En effet, les maires (LR) de Reims, de -Charleville-Mézières et de Châteauroux ont signé une tribune en faveur de la légalisation du cannabis, pointant l’échec de la répression et les graves problèmes induits par les trafics. De même, Rachida Dati, ancienne garde des Sceaux et maire du VIIe arrondissement de Paris, a reconnu lors d’une audition au Palais-Bourbon avoir « évolué sur ces sujets » – ce qui est assez inédit. Romain Reda, qui a dirigé notre rapport et qui est un proche de Valérie Pécresse, a aussi donné un avis clair sur la question. Enfin, un sondage auprès des maires franciliens a montré qu’une majorité d’entre eux sont favorables à la légalisation, toutes couleurs politiques confondues. Plus généralement, les récents sondages ont montré que, contrairement aux années passées, une majorité de Français sont désormais favorables à la légalisation, et que 80 % environ jugent inefficace la politique répressive mise en œuvre.
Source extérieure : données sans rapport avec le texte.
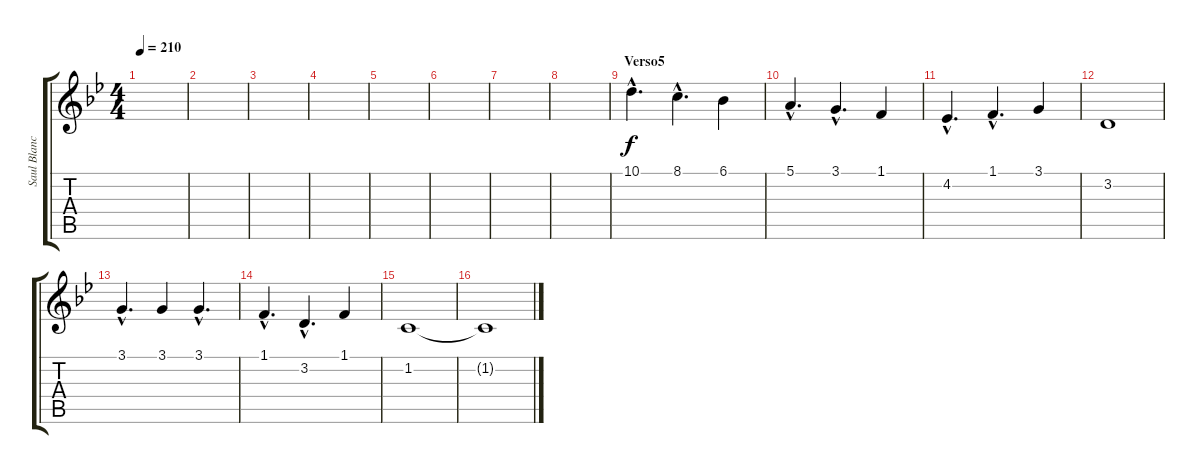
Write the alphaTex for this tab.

\track ("Saul Blanch" "Saul Blanc") {instrument baritonesax}
\staff {score tabs}
\tuning (E4 B3 G3 D3 A2 E2) {hide}
\ts (4 4)
\tempo 210
\clef g2
\ks gminor
|
|
|
|
|
|
|
|
\section ("" "Verso5")
10.1{hac}.4{d} 8.1{hac}.4{d} 6.1.4 |
5.1{hac}.4{d} 3.1{hac}.4{d} 1.1.4 |
4.2{hac}.4{d} 1.1{hac}.4{d} 3.1.4 |
3.2.1 |
3.1{hac}.4{d} 3.1.4 3.1{hac}.4{d} |
1.1{hac}.4{d} 3.2{hac}.4{d} 1.1.4 |
1.2.1 |
1.2{t}.1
Vu les déclarations d’Emmanuel Macron et de Gérald Darmanin « contre le trafic de drogues », comment expliquer un tel blocage de la part de l’exécutif ? Et comment ont réagi vos collègues de la Macronie à votre rapport ?
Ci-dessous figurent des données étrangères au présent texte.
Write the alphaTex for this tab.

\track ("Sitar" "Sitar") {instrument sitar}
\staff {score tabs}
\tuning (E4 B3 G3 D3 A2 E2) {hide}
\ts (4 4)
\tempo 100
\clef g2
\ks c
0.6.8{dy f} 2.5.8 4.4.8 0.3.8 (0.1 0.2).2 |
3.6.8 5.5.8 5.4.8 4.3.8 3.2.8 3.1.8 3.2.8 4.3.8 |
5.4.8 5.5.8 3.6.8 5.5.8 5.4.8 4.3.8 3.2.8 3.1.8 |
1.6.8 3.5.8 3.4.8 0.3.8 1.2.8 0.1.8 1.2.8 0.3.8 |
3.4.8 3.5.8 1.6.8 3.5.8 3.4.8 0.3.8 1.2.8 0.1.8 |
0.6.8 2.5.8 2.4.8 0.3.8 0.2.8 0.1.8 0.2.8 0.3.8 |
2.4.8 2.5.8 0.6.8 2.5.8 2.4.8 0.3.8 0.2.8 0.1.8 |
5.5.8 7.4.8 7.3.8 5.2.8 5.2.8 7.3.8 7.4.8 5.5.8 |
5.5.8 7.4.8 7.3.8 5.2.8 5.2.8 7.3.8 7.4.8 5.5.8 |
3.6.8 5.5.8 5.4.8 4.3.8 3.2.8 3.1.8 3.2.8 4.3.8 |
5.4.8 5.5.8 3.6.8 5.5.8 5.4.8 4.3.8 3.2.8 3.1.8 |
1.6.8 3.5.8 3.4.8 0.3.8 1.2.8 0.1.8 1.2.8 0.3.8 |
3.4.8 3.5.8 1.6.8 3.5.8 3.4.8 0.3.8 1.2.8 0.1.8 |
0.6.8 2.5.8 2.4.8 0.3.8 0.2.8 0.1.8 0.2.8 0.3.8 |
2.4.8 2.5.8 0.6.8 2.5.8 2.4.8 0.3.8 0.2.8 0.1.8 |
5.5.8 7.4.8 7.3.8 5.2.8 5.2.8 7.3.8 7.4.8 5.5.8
Il n’y a certes pas de consensus en la matière. Je pense qu’une (petite) majorité parmi mes collègues est en faveur de la légalisation, mais je n’en suis pas certaine d’un point de vue arithmétique. Toutefois, le mouvement des Jeunes avec Macron s’est clairement positionné en sa faveur. Le sujet fait en tout cas débat. Je travaille d’ailleurs à l’écriture d’un livre sur le cannabis, qui doit paraître prochainement aux éditions Point d’orgue (2), avec pour objectif d’alimenter les débats en 2022. Ce qui montre que l’actuelle majorité s’y intéresse.
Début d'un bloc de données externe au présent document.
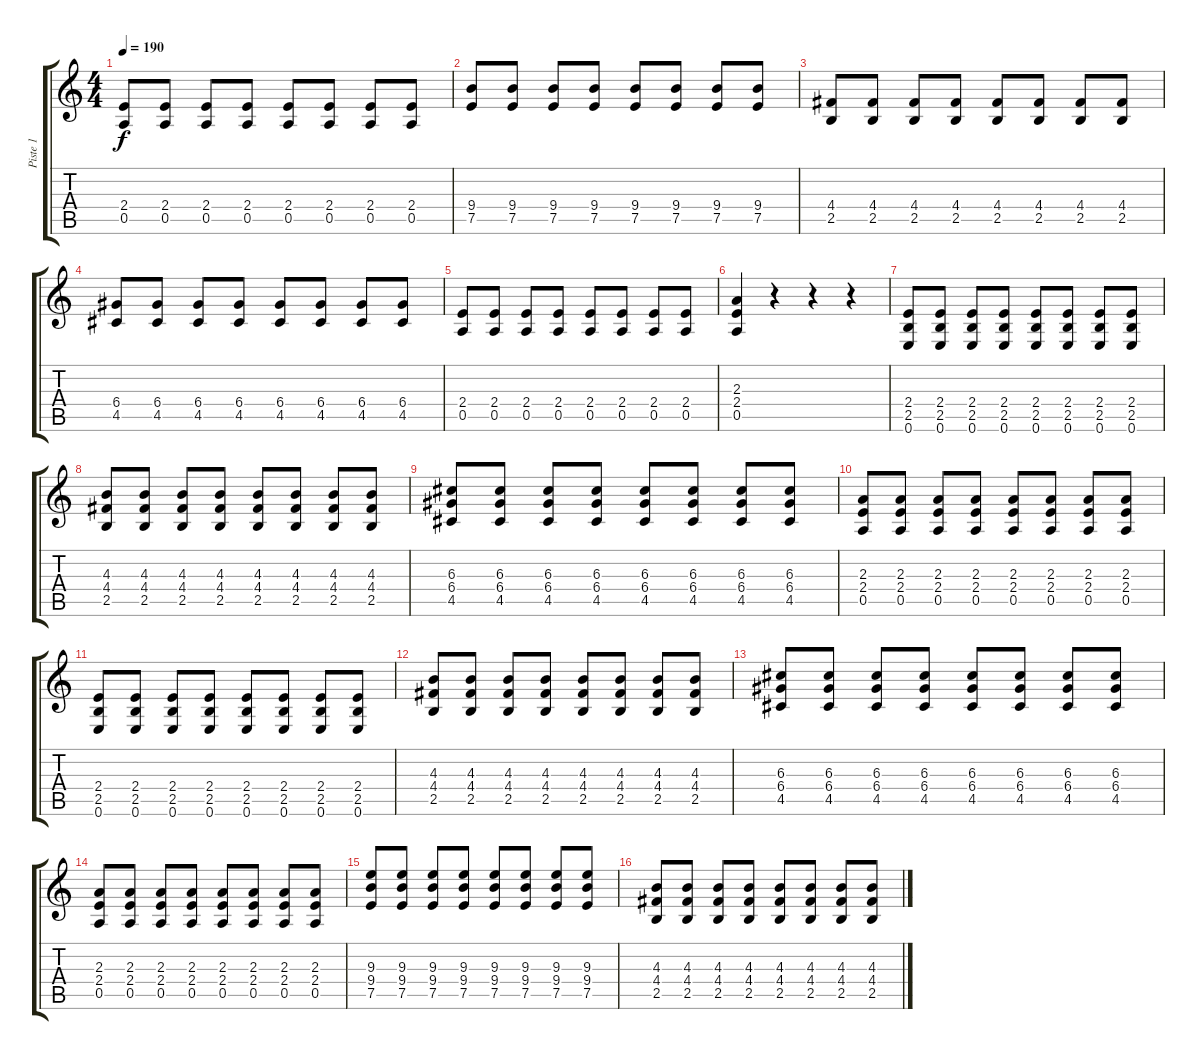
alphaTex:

Je crois que c’est le rôle des parlementaires, en toute indépendance, que d’évaluer l’action publique et de faire des propositions. Les arbitrages politiques sont faits ensuite et notre agenda n’est pas forcément le même que celui de l’exécutif. Nous souhaitons porter ce débat dans l’année qui vient, même si je ne crois pas qu’il s’agisse de changer la loi au cours de la dernière année du quinquennat. On espère qu’en 2022 l’ensemble des familles politiques pourront se positionner sur le sujet et que celui-ci pourra être abordé comme un sujet complet, un sujet de société. Et je travaille à faire en sorte qu’il puisse être présent dans le projet d’Emmanuel Macron.
(1) « Rapport d’étape sur le cannabis récréatif », Jean-Baptiste Moreau, rapporteur général, Caroline Janvier, rapporteuse thématique.
(2) Création « made in LREM » pilotée par le député macroniste Bruno Bonnell, cette maison d’édition naissante doit nourrir les débats chers à la future candidature d’Emmanuel Macron en 2022, comme le souligne un article de L’Express du 29 avril.
Caroline Janvier Députée LREM du Loiret.